A Bronx jury convicted him in 2009 and he was sentenced to four months in prison.
All but forgotten is that after Bronx juries acquitted Larry Davis both of shooting the six cops and of killing the four drug dealers, Johnson continued to pursue him.
In 1991, his office convicted Davis, who had changed his name to Adam Abdul Hakeem, of murdering another drug dealer, Ramon Vizcaino.
The guilty verdict, said Johnson, "means that a very dangerous individual is going to be made to pay for his wanton acts... Because of the nature of his crime and the background of Adam Abdul Hakeem, the people intend to seek the maximum sentence."
Davis got the max -- 25 years to life. He died in prison in 2008.
[Actually, Davis was murdered in prison.]
At least for a moment, the Bronx curse was lifted.
WEINER: NO PUN INTENDED. Besides pointing out that there is obviously something wrong with Congressman Anthony Weiner's marriage, to say nothing of his brain, this column supports the conventional political wisdom that Weiner's chances of becoming mayor of New York City are fast fading.
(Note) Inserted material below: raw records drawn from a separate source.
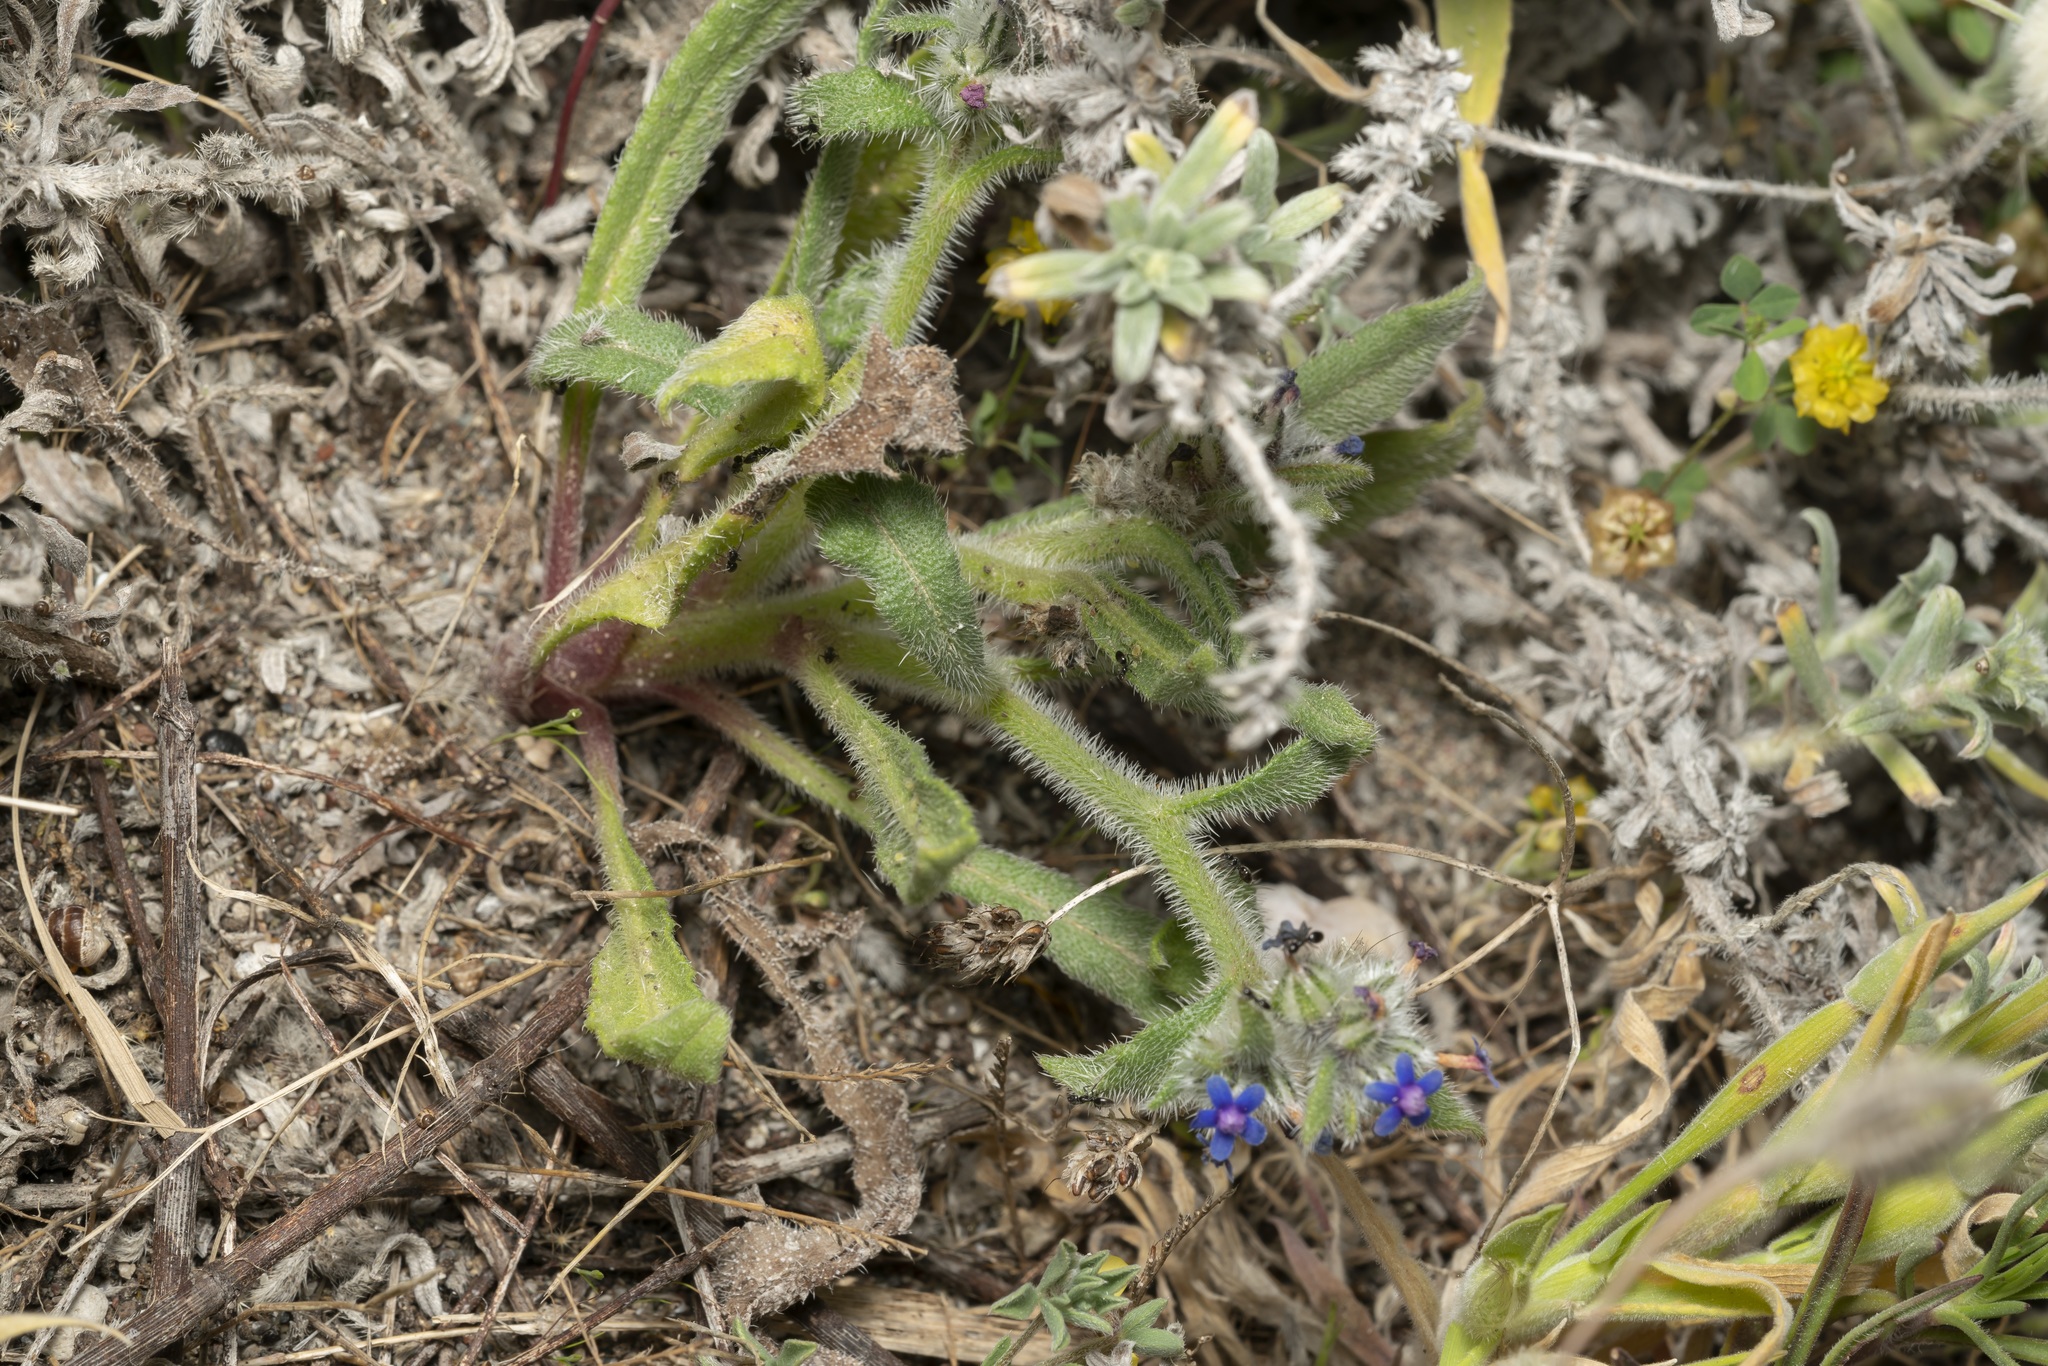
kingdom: Plantae
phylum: Tracheophyta
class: Magnoliopsida
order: Boraginales
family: Boraginaceae
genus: Hormuzakia
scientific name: Hormuzakia aggregata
And with Weiner's mentor, Senator Chuck Schumer, failing to foist Ray Kelly off on Washington as FBI Director, the limelight-loving police commissioner seems a stronger bet to run for mayor.
SECRETS. Georgina Bloomberg's roman a clef may reveal an intimate portrait of her rich and famous daddy under the guise of fiction. But what about his real life secrets? Who accompanies Mayor Mike on his weekend jaunts to Bermuda and what exactly goes on down there?
Davis killed at least five of his competitors and shot six cops. Then died [murdered] in prison. He must have had a lot of persons out to get him. What comes around goes around and all that.
ReplyDeleteDavis seems a (somewhat) rare case of someone of his type getting what they deserve.